Fijóse el día de la boda, y la víspera hubo grandes iluminaciones en la ciudad, repartiéronse bollos de pan y rosquillas, los golfillos callejeros se hincharon de gritar «¡hurra!» y silbar con los dedos metidos en la boca... ¡Una fiesta magnífica!
«Tendré que hacer algo», pensó el hijo del mercader, y compró cohetes, petardos y qué sé yo cuántas cosas de pirotecnia, las metió en el baúl y emprendió el vuelo.
¡Pim, pam, pum! ¡Vaya estrépito y vaya chisporroteo!

Los turcos, al verlo, pegaban unos saltos tales que las babuchas les llegaban a las orejas; nunca habían contemplado una traca como aquella, Ahora sí que estaban convencidos de que era el propio dios de los turcos el que iba a casarse con la hija del Rey.

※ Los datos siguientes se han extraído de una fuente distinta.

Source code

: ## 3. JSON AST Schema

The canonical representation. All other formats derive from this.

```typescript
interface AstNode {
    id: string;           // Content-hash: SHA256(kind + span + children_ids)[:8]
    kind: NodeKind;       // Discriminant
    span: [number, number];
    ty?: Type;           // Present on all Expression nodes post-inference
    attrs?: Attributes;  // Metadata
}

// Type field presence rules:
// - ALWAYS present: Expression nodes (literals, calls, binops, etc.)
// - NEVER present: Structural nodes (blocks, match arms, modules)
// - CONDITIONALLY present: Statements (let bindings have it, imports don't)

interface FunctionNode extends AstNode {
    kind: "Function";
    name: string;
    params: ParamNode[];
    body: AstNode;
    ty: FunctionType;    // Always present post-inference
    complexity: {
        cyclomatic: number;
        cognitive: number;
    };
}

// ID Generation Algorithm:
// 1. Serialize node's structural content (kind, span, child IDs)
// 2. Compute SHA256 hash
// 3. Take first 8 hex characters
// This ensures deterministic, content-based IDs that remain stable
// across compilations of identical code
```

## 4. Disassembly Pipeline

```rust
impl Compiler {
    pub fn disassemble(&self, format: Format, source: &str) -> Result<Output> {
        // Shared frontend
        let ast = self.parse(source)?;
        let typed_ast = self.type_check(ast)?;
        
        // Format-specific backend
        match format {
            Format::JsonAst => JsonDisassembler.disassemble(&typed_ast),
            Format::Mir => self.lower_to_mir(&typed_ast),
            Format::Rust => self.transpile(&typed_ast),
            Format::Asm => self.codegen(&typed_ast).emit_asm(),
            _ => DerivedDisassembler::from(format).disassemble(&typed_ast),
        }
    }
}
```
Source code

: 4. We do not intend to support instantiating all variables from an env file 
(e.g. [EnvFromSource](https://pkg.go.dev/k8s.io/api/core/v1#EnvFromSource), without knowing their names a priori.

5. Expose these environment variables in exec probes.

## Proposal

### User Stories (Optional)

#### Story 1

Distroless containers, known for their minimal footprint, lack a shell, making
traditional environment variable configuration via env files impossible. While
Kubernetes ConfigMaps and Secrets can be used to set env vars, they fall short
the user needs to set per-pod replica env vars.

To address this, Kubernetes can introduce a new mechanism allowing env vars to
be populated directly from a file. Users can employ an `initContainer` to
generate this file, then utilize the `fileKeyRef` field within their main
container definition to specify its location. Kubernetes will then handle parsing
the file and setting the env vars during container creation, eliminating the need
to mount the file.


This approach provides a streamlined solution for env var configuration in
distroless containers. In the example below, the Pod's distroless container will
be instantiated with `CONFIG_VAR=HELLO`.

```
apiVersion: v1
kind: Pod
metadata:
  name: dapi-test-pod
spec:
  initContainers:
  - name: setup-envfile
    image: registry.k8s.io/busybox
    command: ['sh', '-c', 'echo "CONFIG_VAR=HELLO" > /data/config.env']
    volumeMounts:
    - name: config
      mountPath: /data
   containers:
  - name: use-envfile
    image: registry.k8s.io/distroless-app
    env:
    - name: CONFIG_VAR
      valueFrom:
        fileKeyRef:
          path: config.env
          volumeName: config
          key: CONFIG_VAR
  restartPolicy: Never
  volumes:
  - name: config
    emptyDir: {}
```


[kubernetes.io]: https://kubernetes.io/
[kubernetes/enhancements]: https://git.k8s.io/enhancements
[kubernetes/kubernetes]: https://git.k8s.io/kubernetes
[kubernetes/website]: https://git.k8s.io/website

No bien llegó nuestro mozo al bosque con su baúl, se dijo: «Me llegaré a la ciudad, a observar el efecto causado».

Era una curiosidad muy natural.
¡Qué cosas contaba la gente! Cada una de las personas a quienes preguntó había presenciado el espectáculo de una manera distinta, pero todos coincidieron en calificarlo de hermoso.

- Yo vi al propio dios de los turcos -afirmó uno-. Sus ojos eran como rutilantes estrellas, y la barba parecía agua espumeante.

- Volaba envuelto en un manto de fuego -dijo otro-. Por los pliegues asomaban unos angelitos preciosos.

Sí, escuchó cosas muy agradables, y al día siguiente era la boda.
Regresó al bosque para instalarse en su cofre; pero, ¿dónde estaba el cofre? El caso es que se había incendiado. Una chispa de un cohete había prendido fuego en el forro y reducido el baúl a cenizas. Y el hijo del mercader ya no podía volar ni volver al palacio de su prometida.

Ella se pasó todo el día en el tejado, aguardándolo; y sigue aún esperando, mientras él recorre el mundo contando cuentos, aunque ninguno tan regocijante como el de los fósforos.